Vamos parar com a hipocrisia: se levada a sério, a exigência absurda do MDS inviabiliza o recebimento da cesta alimento por pessoas a quem privamos de seu território, para caçar, pescar, plantar e colher seu alimento, além de reverenciar seus mortos, suas tradições e criar seus filhos. Só que, para usar as palavras da Presidenta, isso seria desumano e criminoso!
Salvo erro, lembro de ter lido, que só no sul do Mato Grosso do Sul, cerca de 15 mil famílias são beneficiadas pelo Programa de Cestas de Alimentos. Famílias na maioria dos casos acampadas sob barracas de plástico nas beiras das estradas, para as quais esse benefício social é urgente e essencial. Famílias às quais continuamos a negar a dignidade e o cumprimento das leis que nós, “brancos” ou não, criamos e assinamos, como a Constituição de 1988 e a Convenção 169 da OIT.
Acho que é hora de, com a mesma firmeza com que garantiu que o Bolsa Família não acabará e ordenou à Polícia Federal que aja de forma rigorosa para descobrir de onde surgiu o boato, Dilma Rousseff determinar a seus Ministros do Desenvolvimento Social e Combate à Fome (MDS) e da Agricultura que parem de brincar com as vidas dos povos indígenas. É hora de determinar que garantam que as cestas básicas cheguem a quem delas necessita e a elas tem direito. E isso considerando inclusive que a CONAB não está (aliás, por quê?) fazendo a entrega dos alimentos à Funai.
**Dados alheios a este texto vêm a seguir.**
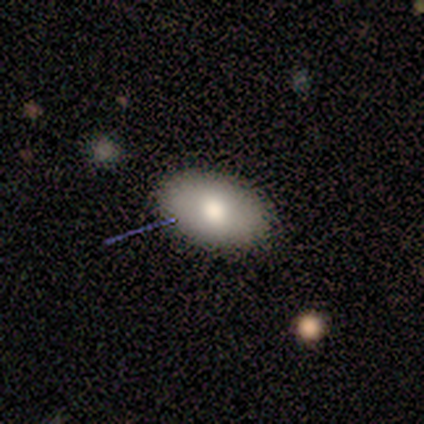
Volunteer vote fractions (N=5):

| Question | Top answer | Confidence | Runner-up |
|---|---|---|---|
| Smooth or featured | smooth | 80% | featured or disk (20%) |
Ou será que os benefícios só valem e começam a contar a partir do Bolsa Família? No que se refere aos povos indígenas, podemos forçá-los a passar fome, da mesma forma que fingimos que sequer existem? Não têm direito sequer ao “Combate à Fome” do apelido do Ministério? Então, talvez neste caso o nome da brincadeira seja outro: dar uma ajudinha aos jagunços, quem sabe, matando os “índios” de fome?!